There is no reason that you shouldn’t have hope. I’ve had many a conversation with my consultant about the amazing leaps that medical science has produced in the last ten years. As he said, ten years ago, someone suffering from incurable, inoperable lung cancer would basically have been written off. That certainly isn’t the case for me. I am out there living my life.

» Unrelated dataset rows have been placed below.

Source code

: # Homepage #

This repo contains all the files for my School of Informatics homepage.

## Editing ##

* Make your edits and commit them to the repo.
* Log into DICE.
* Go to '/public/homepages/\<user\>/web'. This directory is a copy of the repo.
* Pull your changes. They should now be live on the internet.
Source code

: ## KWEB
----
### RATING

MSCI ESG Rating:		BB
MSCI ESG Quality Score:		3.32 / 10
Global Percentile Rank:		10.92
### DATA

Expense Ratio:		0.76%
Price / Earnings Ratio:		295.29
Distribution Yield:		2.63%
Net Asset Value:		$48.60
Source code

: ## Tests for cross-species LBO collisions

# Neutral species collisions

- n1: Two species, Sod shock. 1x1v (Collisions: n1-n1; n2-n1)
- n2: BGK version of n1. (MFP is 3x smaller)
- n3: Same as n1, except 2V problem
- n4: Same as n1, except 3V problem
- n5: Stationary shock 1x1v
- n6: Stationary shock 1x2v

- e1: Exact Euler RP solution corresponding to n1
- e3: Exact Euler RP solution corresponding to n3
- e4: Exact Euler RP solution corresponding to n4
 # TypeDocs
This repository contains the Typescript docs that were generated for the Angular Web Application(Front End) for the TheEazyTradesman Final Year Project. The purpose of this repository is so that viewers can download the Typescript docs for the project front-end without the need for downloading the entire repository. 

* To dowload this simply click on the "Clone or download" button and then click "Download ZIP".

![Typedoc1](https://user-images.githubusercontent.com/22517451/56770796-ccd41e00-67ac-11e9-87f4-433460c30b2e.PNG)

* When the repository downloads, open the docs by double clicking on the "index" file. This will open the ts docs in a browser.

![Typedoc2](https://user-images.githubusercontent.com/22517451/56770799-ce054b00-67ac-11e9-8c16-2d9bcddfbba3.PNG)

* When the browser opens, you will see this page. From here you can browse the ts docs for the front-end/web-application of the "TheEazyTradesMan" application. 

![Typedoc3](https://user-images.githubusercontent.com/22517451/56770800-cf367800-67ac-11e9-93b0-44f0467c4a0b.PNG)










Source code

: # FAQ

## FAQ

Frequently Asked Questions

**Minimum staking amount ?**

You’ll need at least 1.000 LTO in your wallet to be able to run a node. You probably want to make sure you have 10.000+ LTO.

A close friend of mine who has lots of madcap crazy ideas said she would like to do the Stelvio Pass in Italy in her little Mazda sports car and would I like to go along? So I spent eight days driving round with her in her little Mazda MX5 round Europe! We did nine countries in eight days. We did the Stelvio Pass which is amazing, absolutely beautiful. I did it normally, she did it in a ballgown, because she wanted to, and we played Matt Monroe from the Italian Job, as we drove all the way up these hairpin bends!
I’m now more hopeful that a lung cancer diagnosis does not mean the end of life that I believed it was when I first heard those awful words. Don’t get me wrong, those feelings do creep back in every now and again. We wouldn’t be human if we didn’t feel a bit mortal but I’m a lot more positive now.
Now I’m able to plan. At one point all I could think of was all the negative things, I’ve never done that, I’ve been there or I’ve never done this, and I’m never going to and then, with the treatment working so well, I’m beginning to think, ‘Oh, there’s no reason why I couldn’t do that or go there or sort of thing. It gives that little bit of hope, that little bit of excitement about what’s coming.”